Les quatre vies des Sa­blettes

Reconstruit après guerre par Fernand Pouillon, le quartier des Sablettes à La Seyne-sur-Mer s’est progressivement banalisé jusqu’à perdre ses qualités urbaines, paysagères et architecturales originelles. Depuis quelques années, la commune a entrepris avec succès de faire renaître ce patrimoine bâti et habité du 20e siècle. Une histoire et des combats sur lesquels revient Florence Cyrulnik, conseillère municipale déléguée au patrimoine.

Date de publication
11-01-2018
Revision
14-01-2018

Le quartier des Sablettes se situe dans le prolongement de celui de Tamaris, à l’ouest de l’isthme séparant la ville de La Seyne-sur-Mer de la presqu’île de Saint-Mandrier. Il tire son nom de la plage des Sablettes, face à la pleine mer «Mar Vivo», tandis que Tamaris ouvre sur la baie du Lazaret ou «Petite Mer», ramification de la rade de Toulon.

Sablettes-les-Bains, l’invention de Michel Pacha


Cet ancien secteur d’exploitations rurales se transforme dès le milieu du 19e siècle en lieu de villégiature pour quelques privilégiés, avant de devenir une destination à la mode avec l’arrivée du train PLM1 à Toulon et à La Seyne-sur-Mer. Cabanons ou villas accueillent alors la bourgeoisie locale et régionale. C’est en 1873 que Michel Pacha, officier de marine marchande natif de Sanary-sur-Mer, qui a fait fortune comme directeur général des Phares et Balises de l’Empire ottoman, décide de créer à Tamaris une station climatique d’hiver aux villas élégantes et à la végétation luxuriante, pour une clientèle nationale et internationale. Visionnaire, il comprend l’attrait des bains de mer et complète son projet d’une station estivale, «Sablettes-les-Bains», dont il fait construire le casino en 1887. L’année suivante, le Grand Hôtel est inauguré et la station touristique, desservie par le train, le tramway et les navettes maritimes, se dote de tous les équipements et services nécessaires à l’accueil des vacanciers: hôtels, commerces, restaurants, chapelle, même une école destinée aux résidents sédentaires et aux pêcheurs du port voisin de Saint-Elme.

Durant la première moitié du 20e siècle, malgré la mort de Michel Pacha en 1907 et la Première Guerre mondiale, Sablettes-les-Bains se développe et devient un quartier résidentiel de La Seyne-sur-Mer qui connaît une très forte affluence estivale avec l’instauration des congés payés en 1936. L’architecture, d’abord d’inspiration provençale traditionnelle, devient au fil des années plus éclectique, voire orientaliste, avec une poussée de néo-régionalisme entre les deux guerres.
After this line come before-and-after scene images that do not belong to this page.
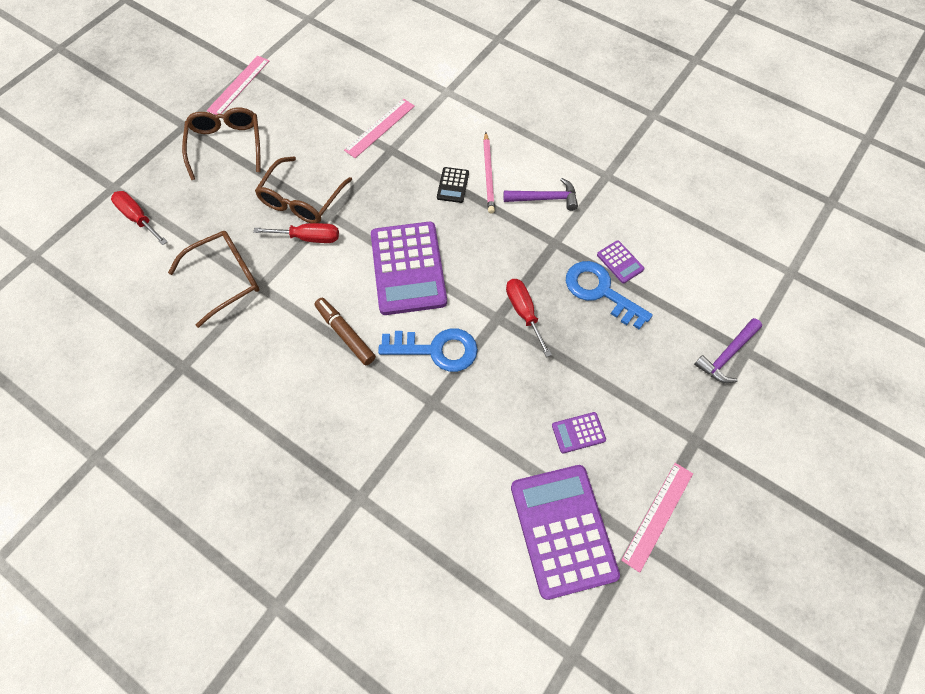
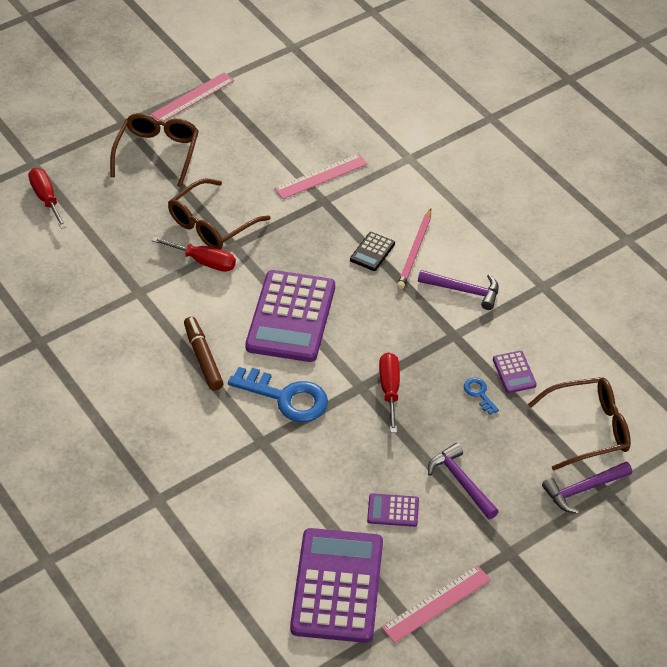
camera: 20 degrees right, 15 degrees down
brown glasses [168,231,260,328] -> brown glasses moved to [528,377,631,471]
blue key [566,261,653,329] -> blue key [464,378,499,415], size x0.47
none -> purple hammer [428,443,499,519]

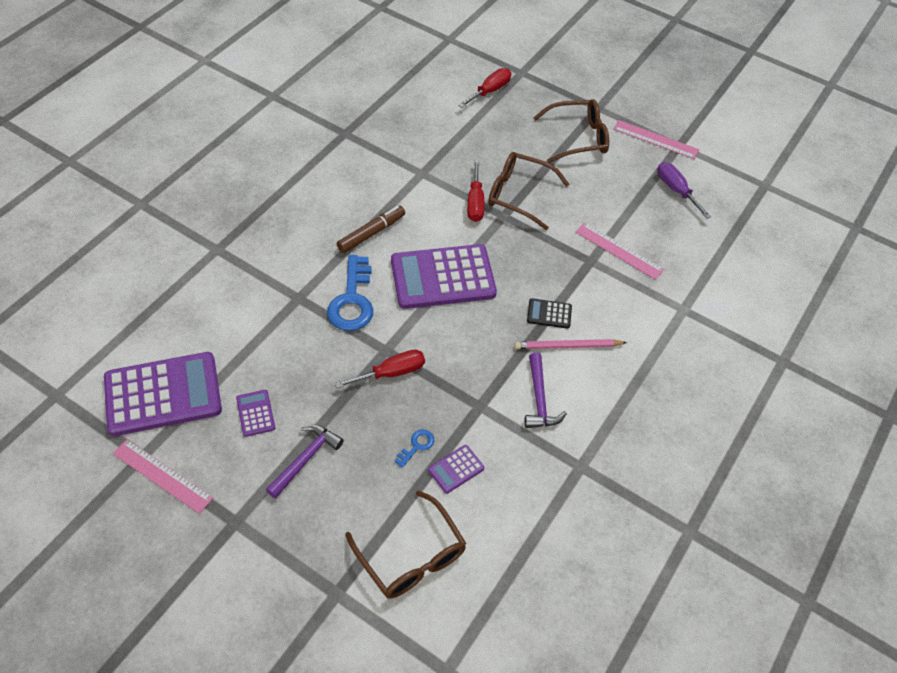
camera: 65 degrees right, 5 degrees up
purple hammer [542,461,632,514] -> none
none -> purple screwdriver [658,162,711,219]

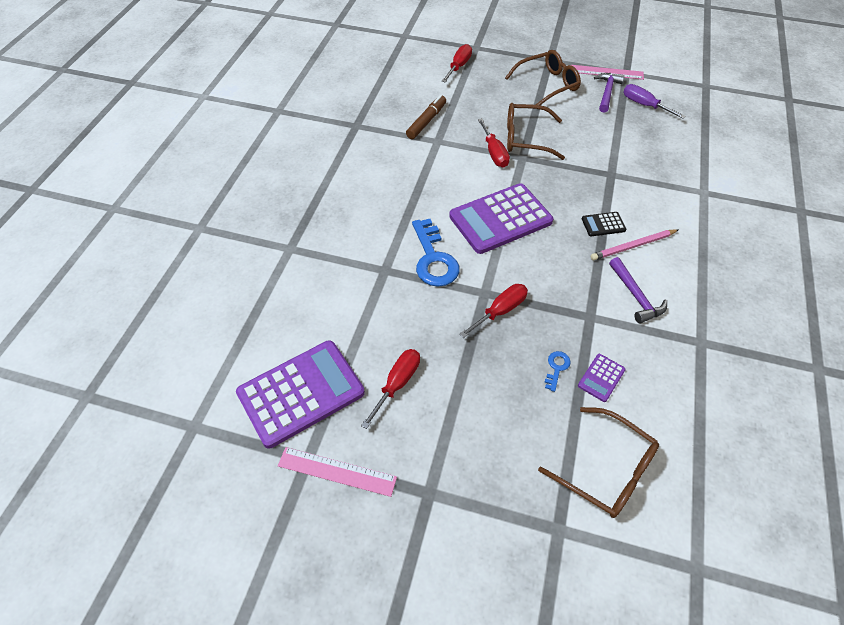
camera: 15 degrees left, 0 degrees up
purple calculator [236,390,275,437] -> red screwdriver [361,349,420,429]
purple hammer [266,424,344,499] -> purple hammer moved to [594,73,625,113]
brown marker [337,205,405,253] -> brown marker moved to [406,95,446,139]
pink ruler [576,222,664,280] -> none

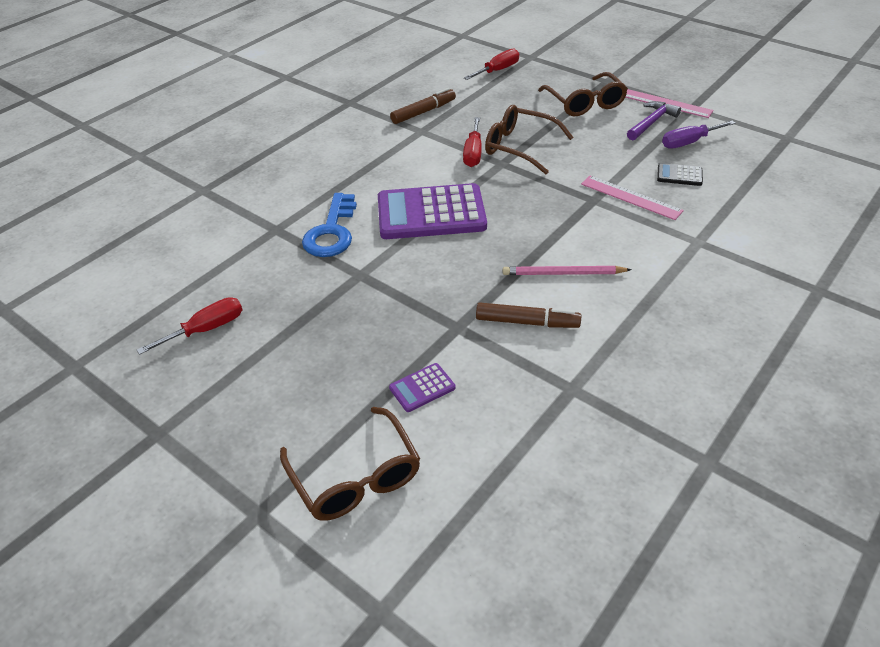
camera: 25 degrees right, 10 degrees down
purple calculator [236,340,365,448] -> none
pink ruler [278,447,397,497] -> pink ruler moved to [581,175,684,220]
red screwdriver [459,284,528,338] -> none
brown glasses [505,50,581,105] -> brown glasses turned 75 degrees clockwise [538,72,628,116]
blue key [545,351,571,392] -> none
black calculator [582,212,626,236] -> black calculator moved to [657,163,703,186]
purple hammer [609,257,667,324] -> brown marker [476,302,581,328]
purple screwdriver [624,84,686,119] -> purple screwdriver turned 90 degrees counterclockwise [662,120,736,148]

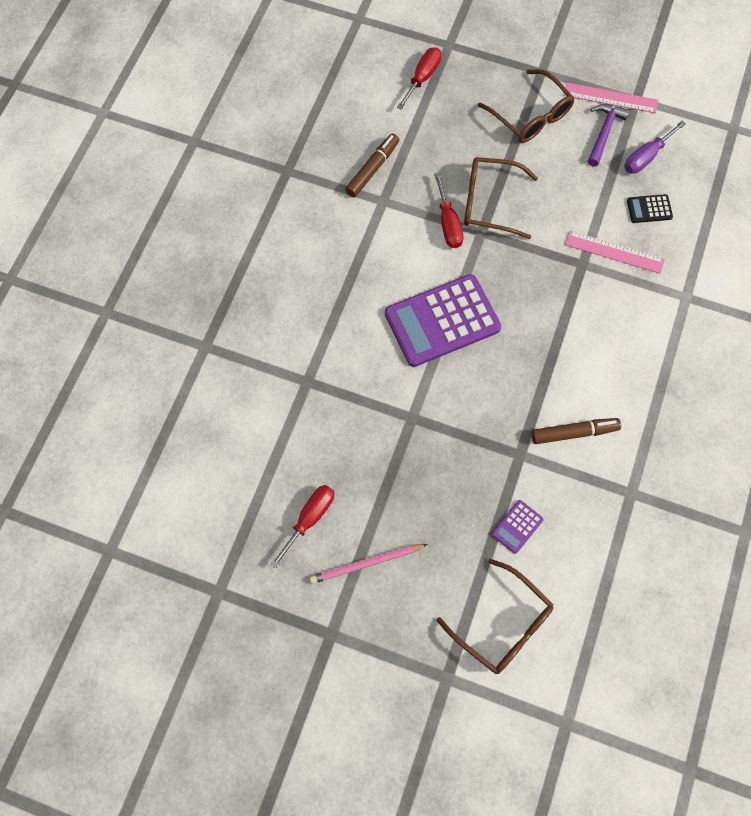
camera: 20 degrees left, 25 degrees up
blue key [302,193,357,257] -> none
pink pencil [503,266,632,275] -> pink pencil moved to [309,544,428,584]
La Seconde Guerre mondiale marque un tournant: les Allemands, puis les Italiens, occupent la région de Toulon. Début 1944, le maréchal Rommel ordonne la destruction complète du village jouxtant la plage des Sablettes. Seuls le Grand Hôtel, les villas Jacqueline et Les Fauvettes, qui servent de belvédère sur la mer et d’hébergement pour la garnison, sont préservés. La région toulonnaise est libérée en août 1944. 

Première renaissance: le «hameau de Pouillon» 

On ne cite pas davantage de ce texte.